さまざまなきっかけで活性化されるトラウマとなり、 感情的および身体的バランスに悪影響を及ぼします。
突然、昔のことが思い起こされて恐怖を感じたり、大声で何か言われて動けなくなってしまったり、頭が真っ白になってしまったり、自分で自分をコントロールできない怖さを感じます。

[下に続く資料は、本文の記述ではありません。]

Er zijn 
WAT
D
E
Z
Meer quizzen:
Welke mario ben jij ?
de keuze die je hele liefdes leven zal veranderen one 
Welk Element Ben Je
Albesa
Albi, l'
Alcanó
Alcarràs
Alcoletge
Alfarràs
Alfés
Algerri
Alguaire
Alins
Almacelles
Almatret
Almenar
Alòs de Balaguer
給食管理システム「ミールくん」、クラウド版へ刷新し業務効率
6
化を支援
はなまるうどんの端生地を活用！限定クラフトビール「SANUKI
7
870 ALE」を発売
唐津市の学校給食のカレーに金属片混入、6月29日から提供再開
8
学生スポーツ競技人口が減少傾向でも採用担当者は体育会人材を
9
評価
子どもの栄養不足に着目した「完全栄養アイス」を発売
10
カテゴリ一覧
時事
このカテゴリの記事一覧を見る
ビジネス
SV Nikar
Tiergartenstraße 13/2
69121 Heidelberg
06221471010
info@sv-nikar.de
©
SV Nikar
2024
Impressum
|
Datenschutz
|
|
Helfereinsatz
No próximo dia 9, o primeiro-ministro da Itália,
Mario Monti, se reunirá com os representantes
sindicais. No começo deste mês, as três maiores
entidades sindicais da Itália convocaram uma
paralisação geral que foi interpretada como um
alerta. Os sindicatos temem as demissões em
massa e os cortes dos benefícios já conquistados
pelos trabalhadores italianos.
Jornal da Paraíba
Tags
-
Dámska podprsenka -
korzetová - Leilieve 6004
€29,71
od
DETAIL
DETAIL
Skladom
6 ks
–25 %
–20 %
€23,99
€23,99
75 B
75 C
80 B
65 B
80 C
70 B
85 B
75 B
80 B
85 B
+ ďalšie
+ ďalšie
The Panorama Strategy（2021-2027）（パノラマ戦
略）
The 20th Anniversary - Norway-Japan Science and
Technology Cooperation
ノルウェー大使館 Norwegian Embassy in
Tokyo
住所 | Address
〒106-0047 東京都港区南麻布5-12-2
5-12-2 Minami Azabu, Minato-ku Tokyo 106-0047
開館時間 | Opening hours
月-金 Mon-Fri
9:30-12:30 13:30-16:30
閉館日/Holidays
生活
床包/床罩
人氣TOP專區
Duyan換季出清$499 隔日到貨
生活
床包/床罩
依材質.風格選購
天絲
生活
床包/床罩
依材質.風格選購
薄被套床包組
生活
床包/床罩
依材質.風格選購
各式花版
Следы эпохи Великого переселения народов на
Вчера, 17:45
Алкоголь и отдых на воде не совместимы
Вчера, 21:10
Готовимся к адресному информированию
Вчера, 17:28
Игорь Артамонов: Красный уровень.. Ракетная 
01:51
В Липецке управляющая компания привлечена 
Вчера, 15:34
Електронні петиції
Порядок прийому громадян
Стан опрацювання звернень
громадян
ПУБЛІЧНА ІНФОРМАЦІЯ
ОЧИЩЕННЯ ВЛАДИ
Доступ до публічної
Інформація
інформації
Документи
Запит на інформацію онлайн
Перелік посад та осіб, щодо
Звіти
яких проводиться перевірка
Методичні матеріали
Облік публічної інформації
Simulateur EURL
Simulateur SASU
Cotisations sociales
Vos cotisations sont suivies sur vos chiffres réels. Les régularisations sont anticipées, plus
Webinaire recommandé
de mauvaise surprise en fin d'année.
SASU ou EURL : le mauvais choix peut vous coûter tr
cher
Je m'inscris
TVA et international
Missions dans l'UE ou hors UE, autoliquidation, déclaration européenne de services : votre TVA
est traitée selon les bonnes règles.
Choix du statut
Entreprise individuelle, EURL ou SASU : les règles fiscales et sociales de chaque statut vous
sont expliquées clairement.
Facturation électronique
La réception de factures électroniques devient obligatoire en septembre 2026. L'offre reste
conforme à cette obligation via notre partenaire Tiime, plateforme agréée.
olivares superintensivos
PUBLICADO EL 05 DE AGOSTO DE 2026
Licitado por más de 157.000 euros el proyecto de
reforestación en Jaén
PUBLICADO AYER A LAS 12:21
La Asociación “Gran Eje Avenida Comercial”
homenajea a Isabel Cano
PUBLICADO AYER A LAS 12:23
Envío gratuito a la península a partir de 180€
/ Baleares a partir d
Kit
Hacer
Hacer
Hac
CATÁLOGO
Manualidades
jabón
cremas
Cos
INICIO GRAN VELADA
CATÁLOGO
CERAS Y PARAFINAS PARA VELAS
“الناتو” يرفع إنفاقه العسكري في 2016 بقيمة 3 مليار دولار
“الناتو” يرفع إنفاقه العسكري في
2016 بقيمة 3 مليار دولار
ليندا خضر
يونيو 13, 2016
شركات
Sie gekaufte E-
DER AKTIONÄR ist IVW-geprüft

また、自分がおかしくなってしまったのではと感じるでしょう。
恐怖などネガティブな感情を感じないように、身体が全ての感覚を感じにくいようにシャットダウンしてしまうことは多くあります。
当然感情も感じられなくなります。
感情を失ったのではなく、感覚を遮断すると、感情も身体と同じ反応を起こします。
外界とのつながりから切り離された感覚を覚えるでしょう。
脳の新皮質の部分は、思考、判断、知性などを司る場所ですが、トラウマは新皮質下のさらに脳の深い部分に記憶されています。
ですから、トラウマの解放には、言葉の作業だけでは進まないことがわかっています。
つまり、身体や感情にアプローチする方法がとても大事なのです。
現代では、クライエントさんの神経系に委ねて進めていく心理療法も取り入れられております。
様々なアプローチがありますが、クライエントさんご本人が安心して、自然体でご自身の深い記憶の部分の活性化を眺められるように、カウンセラーは、努力を惜しみません。